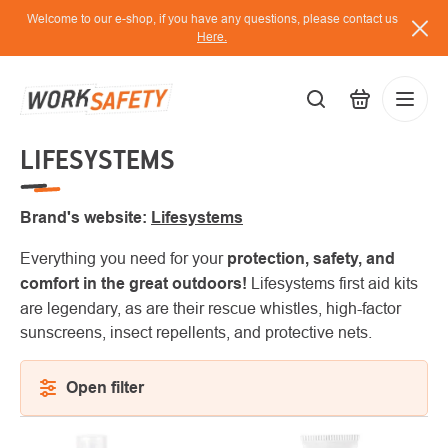
Skip
Welcome to our e-shop, if you have any questions, please contact us
to
Here.
content
LIFESYSTEMS
EUR
Lo
/
Brand's website:
Lifesystems
Everything you need for your
protection, safety, and
comfort in the great outdoors!
Lifesystems first aid kits
are legendary, as are their rescue whistles, high-factor
sunscreens, insect repellents, and protective nets.
Open filter
LIST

__________

Task instructions: Your copy should match the entries above exactly and contain no pictures.

Solution to this task:
Skip
Welcome to our e-shop, if you have any questions, please contact us
to
Here.
content
LIFESYSTEMS
EUR
Lo
/
Brand's website:
Lifesystems
Everything you need for your
protection, safety, and
comfort in the great outdoors!
Lifesystems first aid kits
are legendary, as are their rescue whistles, high-factor
sunscreens, insect repellents, and protective nets.
Open filter
LIST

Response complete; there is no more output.